Handling argument for an intrinsic

Hi, I’m trying to implement a target-agnostic intrinsic, first targeting X86. I’m trying to map the intrinsic SD node to an instruction with a certain target opcode that I’ve introduced. The issue that I’m running into is what the correct way to lower the argument is. I’ve done a couple loops on the docs so any help would be appreciated!

Some options I’ve explored but have been missing some crucial step/concept:

  • tablegen matching?
  • SelectionDAGBuilder.cpp + BuildMI call (but then this runs into the issue of lowering the argument correctly - not sure if that’s feasible at this point in instruction selection)
  • X86ISelLowering – same confusion as above

Here’s how the dag currently looks (before erroring out, since I haven’t handled the intrinsic)

Would it be problematic if I somehow extracted the pointer address arg to the intrisic from TargetConstant and passed it as MachineOperand to the MachineInstruction?

Opcode definition (Target/Target.td)

I’m really confused by the way you’re asking the question. Assuming you’re adding code to SelectionDAGBuilder, handling the argument should just be a getValue(Value*) call. Take a look at the lowering for ctlz (or one of many other examples), how are your arguments different than what’s done here? Do you need to vary the psuedo op emitted depending on the argument or something like that?

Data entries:
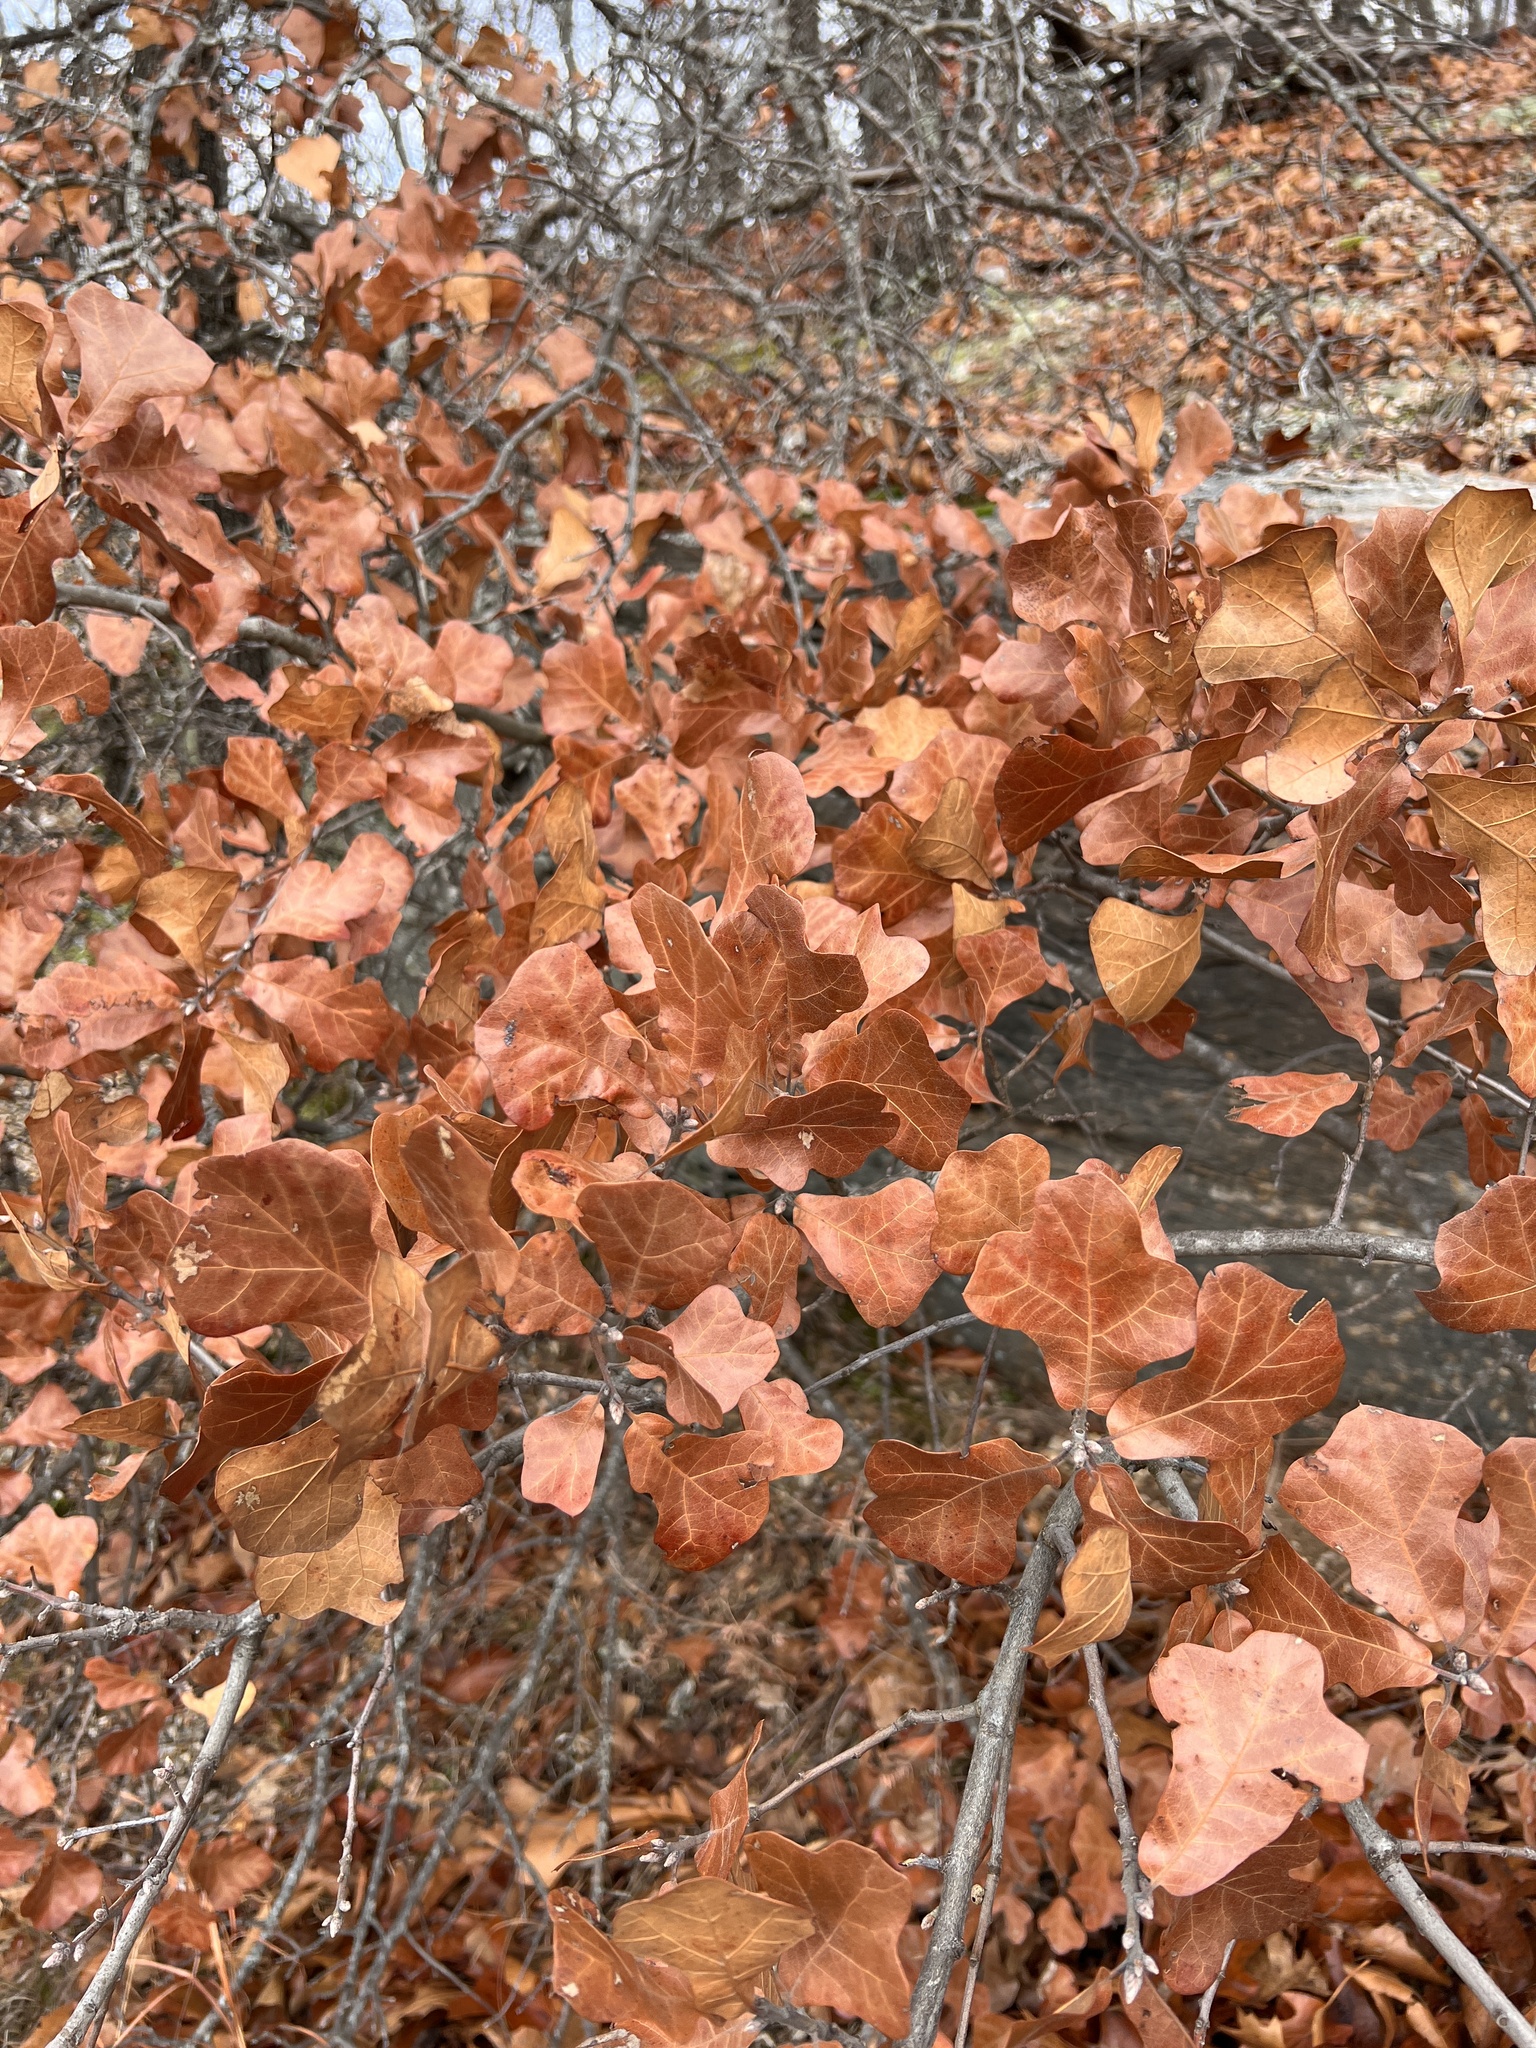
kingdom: Plantae
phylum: Tracheophyta
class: Magnoliopsida
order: Fagales
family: Fagaceae
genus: Quercus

Problem statement - In the forum thread on handling an argument for an intrinsic, what call does the reply say should suffice for handling the argument when code is added to SelectionDAGBuilder?

Solution for this problem - A getValue(Value*) call.